Un vecchio e fatiscente capannone continua a essere utilizzato come casa

SASSARI. Il tempo si è fermato a Corea e un angolo di quello che era conosciuto come quartiere ghetto cittadino, a ridosso dell’ex sanatorio Conti, continua ad esistere. In un vecchio capannone scampato alla costruzione di nuovi palazzi, sorto in origine come caserma, poi diventato scuola, e infine casa “povera” per chi ne ha preso possesso, ancora ci vivono quattro famiglie. Ultime sopravvissute a una stagione di occupazioni che è cominciata trent’anni fa, quando l’emergenza abitativa a Sassari aveva conosciuto uno dei suoi picchi più drammatici. Un’emergenza che però sembra non finire mai, se si considera che sono 1100 attualmente le famiglie in graduatoria per ottenere l’assegnazione di un alloggio popolare. E che una casa la aspettano da due decenni.

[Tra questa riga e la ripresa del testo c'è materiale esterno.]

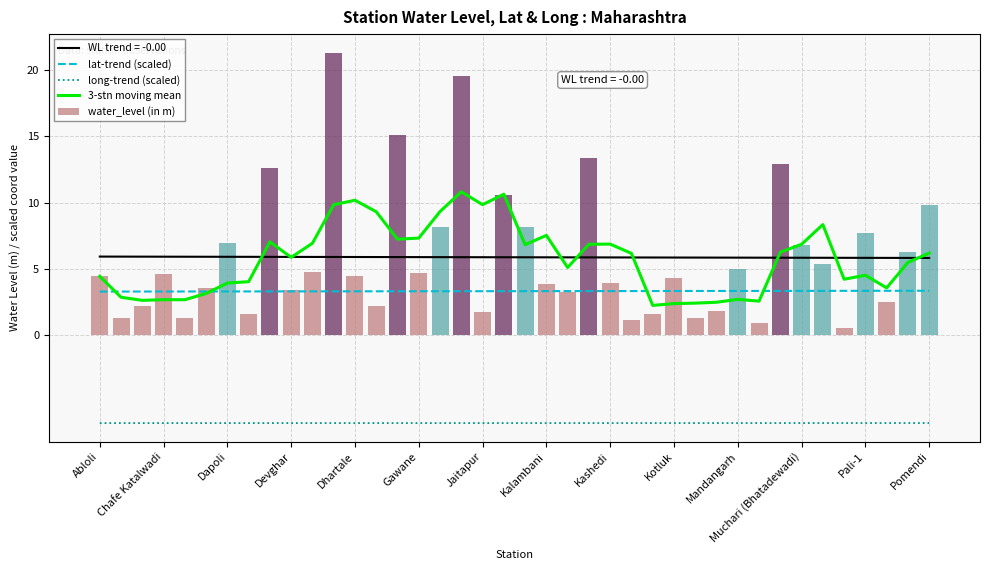

True or false: water_level (in m) has a value of 9.0 at Muchari (Bhatadewadi).

False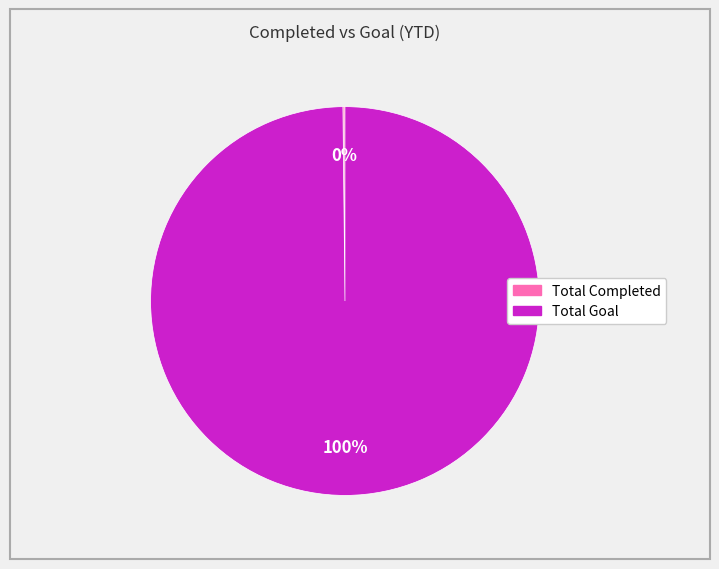

True or false: Total Goal accounts for 100% of the total.

True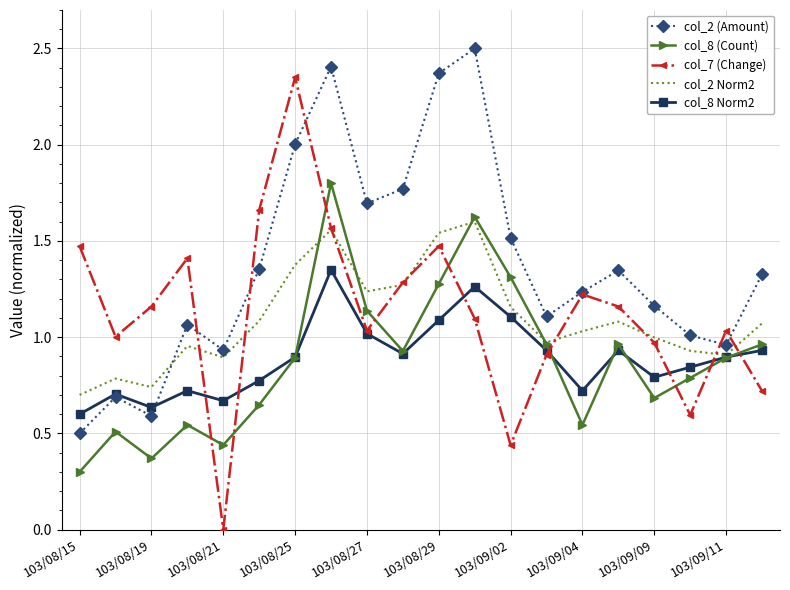

Rank the series by their maximum value, from lowest to highest.

col_8 Norm2, col_2 Norm2, col_8 (Count), col_7 (Change), col_2 (Amount)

A Corea quella quindicina di persone, tra cui molti bambini, ci ha messo radici da tempo ed è in attesa di un alloggio, mentre continua a stare parcheggiata in quella lunga graduatoria in cui, però, la maggior parte degli aspiranti inquilini fa il passo del gambero. Uno avanti e dieci indietro. È vero che ci sono dei criteri da rispettare, prima di tutto la capacità economica di ogni nucleo familiare. Insomma, si sa che può capitare che qualcuno richieda un alloggio popolare mentre potrebbe pagare un canone d’affitto di tasca propria, e allora bisogna verificare. Ma al di là di questo, la domanda che sorge è se sia possibile che a distanza di trent’anni dall’emergenza non si sia trovata ancora una collocazione diversa per quella struttura, che non ha certo nemmeno gli standard minimi per essere considerata una casa di civile abitazione. Soffitti in eternit da cui gocciola la pioggia, pareti che grondano acqua, intonaci rappezzati, infissi cadenti. E così, periodicamente, chi ci abita deve buttar via i mobili perché l’umidità li fa marcire, e non può nemmeno conservare gli abiti negli armadi perché ammuffiscono.Non è una situazione decorosa e civile e serve un’alternativa a queste famiglie. Il Comune sta affrontando il problema e sono attese decisioni.

Il capannone ha in parte conosciuto una nuova vita, con la ristrutturazione per il Teatro S’Arza, che ormai vi opera da anni. Nel resto dell’edificio l’unica nota di bellezza sono i disegni sulle pareti esterne realizzati da Ericailcane, lo streeet artist autore della “Tartaruga” sull’ex hotel Turritania e quelli del suo amico Blu, altro famoso artista di strada, che ha dipinto la cabina elettrica di servizio alla zona. Un po’ di colore in tanto grigiore.